Voortijdig. Daar zit ´em nou net de kneep. Dat WK is nakende. Werkzaamheden vlotten van geen meter. Stadions zijn nog in volle (ver)bouw, adequate aanvoer-, afvoer- en rondwegen bestaan veelal alleen op papier. Om over de o zo benodigde aanpak van de internationale vliegvelden in het Latijns-Amerikaanse continent maar te zwijgen. Dat is wellicht het grootste probleem. Een kleine storing, en die gebeuren het hele jaar door nog veel te vaak, en er stijgt of landt urenlang geen vliegtuig of wat daar op lijkt op grote luchthavens als São Paulo en Rio de Janeiro. Fijn als de deelnemende voetballers aan het WK voor een volgende wedstrijd van São Paulo naar Brasilia moeten verkassen. De wereldvoetbalbond FIFA maakt zich zorgen en laten dat te pas en te onpas weten. Maar Brazilië is Brazilië, alles op het laatste moment. Het land is er rotsvast van overtuigd dat het goedkomt, voor de eerste aftrap van het toernooi. En dat laat het weten. Te pas en te onpas. En rotsen zijn er maar zat in het land.

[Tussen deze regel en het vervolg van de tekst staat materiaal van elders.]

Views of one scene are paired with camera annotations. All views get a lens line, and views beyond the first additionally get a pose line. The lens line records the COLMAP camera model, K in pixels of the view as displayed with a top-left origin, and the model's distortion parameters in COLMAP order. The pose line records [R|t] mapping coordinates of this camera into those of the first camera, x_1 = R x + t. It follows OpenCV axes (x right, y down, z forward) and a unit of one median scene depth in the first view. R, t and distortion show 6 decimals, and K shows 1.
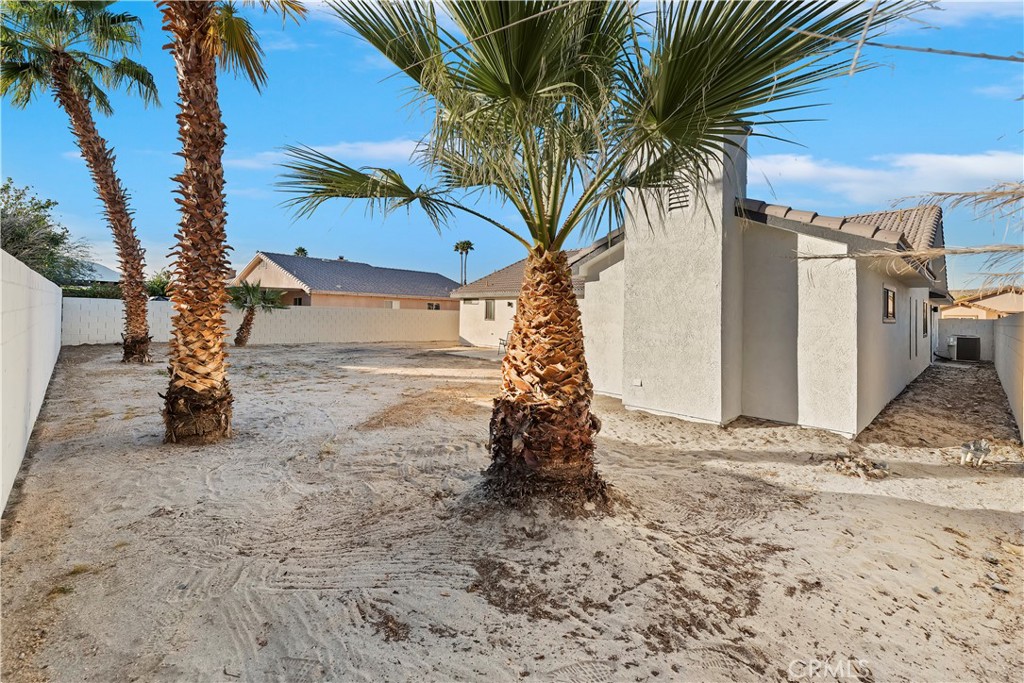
lens RADIAL K [[422.3, 0, 511.8], [0, 422.3, 335.1], [0, 0, 1]] dist [0.006550, 0.000371]
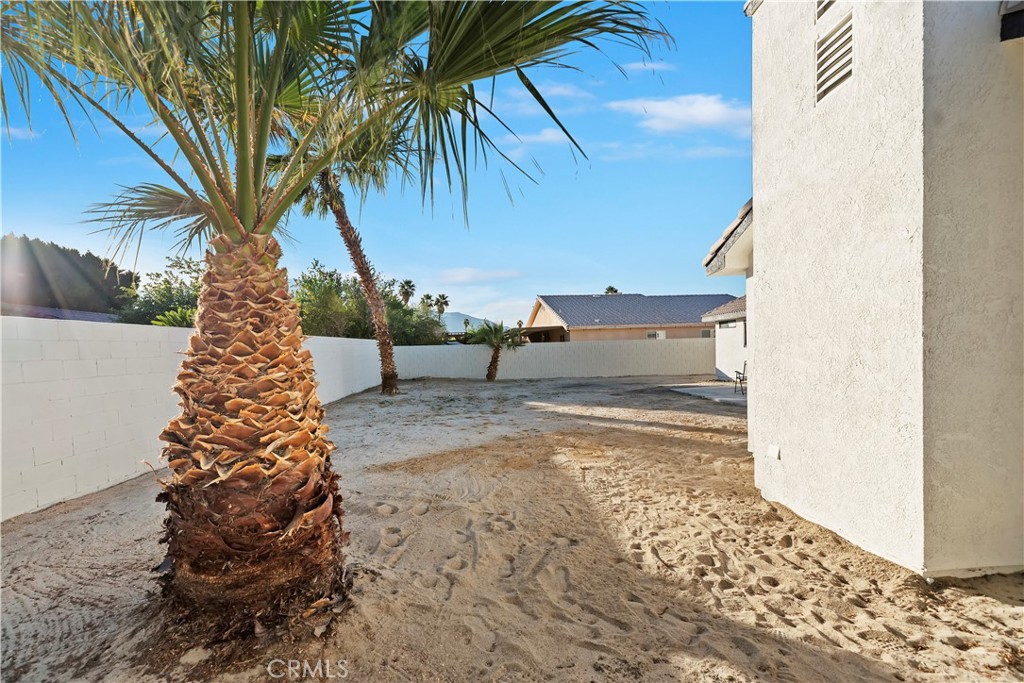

Ophouden met gezeur. Het waren mooie Spelen in Engeland, mooie beelden. De opening en afsluiting maakten indruk. Marisa Monte maakte haar opwachting tijdens het sluitingsfeest, ik ben een grote fan van haar. Natuurlijk weer die verdraaide Pelé, daar ontkomt een mens niet aan. Hij is de grote ambassadeur van voetballend en sportend Brazilië voor de evenementen in 2014 en 2016. Het is erg leuk nu, en zeker voor Nederlanders die Brazilië kennen, om te mijmeren over die opening en dat slotfeest. Neem me niet kwalijk, het loog er niet om in Londen zeg. Paul McCartney, Spice Girls, een halve Who, driekwart Queen, Eric Idle (Monty Python, wat blijft dat toch leuk), Annie Lennox, Britse blikken werden opengetrokken. En wat is die ouwe Roger Daltrey van The Who nog goed van stem! Kippenvel. Zeker voor deze vijftiger, die toen hij nog in Nederland woonde, duizenden elpees had verzameld, het merendeel popmuziek uit de jaren zestig en zeventig. Aan de slag. Willen lezers meedenken alsjeblieft. Eerst een mooi Braziliaans openingsfeest voor Rio 2016. Met nadruk op de muziek. Die sluiting doen we later. Suggesties voor de ronde tafel. De Braziliaanse Frank Sinatra zal wel optreden, Robert Carlos. Ook daar ontkomt de mens niet aan. Vreselijk vind ik die man, maar over smaak valt niet te twisten. Samba natuurlijk. Zullen we een sambaschool uit Rio de Janeiro een presentatie laten doen? Beija-Flor ofzo? Olodum en capoeira, de internationaal bekende gevechtsdans, zijn verplichte nummers, moet. Maar wie gaat bossa-nova, zoals The Girl of Ipanema, zingen. Goeroe Tom Jobim is dood. Gal Gosta weer? Marisa Monte toch? Over samba geschreven. Wie gaat dat ´voordragen`? João Bosco, Martinho da Vila of de overbekende Brahma-bierdrinker Zeca Pagodinho. Wat moeten we met rap, erg populair in Brazilië. Racionais? Of zijn ze te grof, de teksten liegen er immers niet om, volop kritiek op politie en politiek in niet mis te verstane woorden. Sertaneja, de Braziliaanse country. Bruno e Marrone, de iconen van die muzieksoort, wellicht. En wat moeten we met zangeres Yvete Sangalo?
Vragen, vragen. Oeps, ik zie door bomen het Atlantische oerwoud even niet meer. Hulp. En niet te lang wachten, hè. Wij zijn geen Brazilianen, wij zijn Nederlanders. Op tijd klaar en alles dik in orde. Ja toch?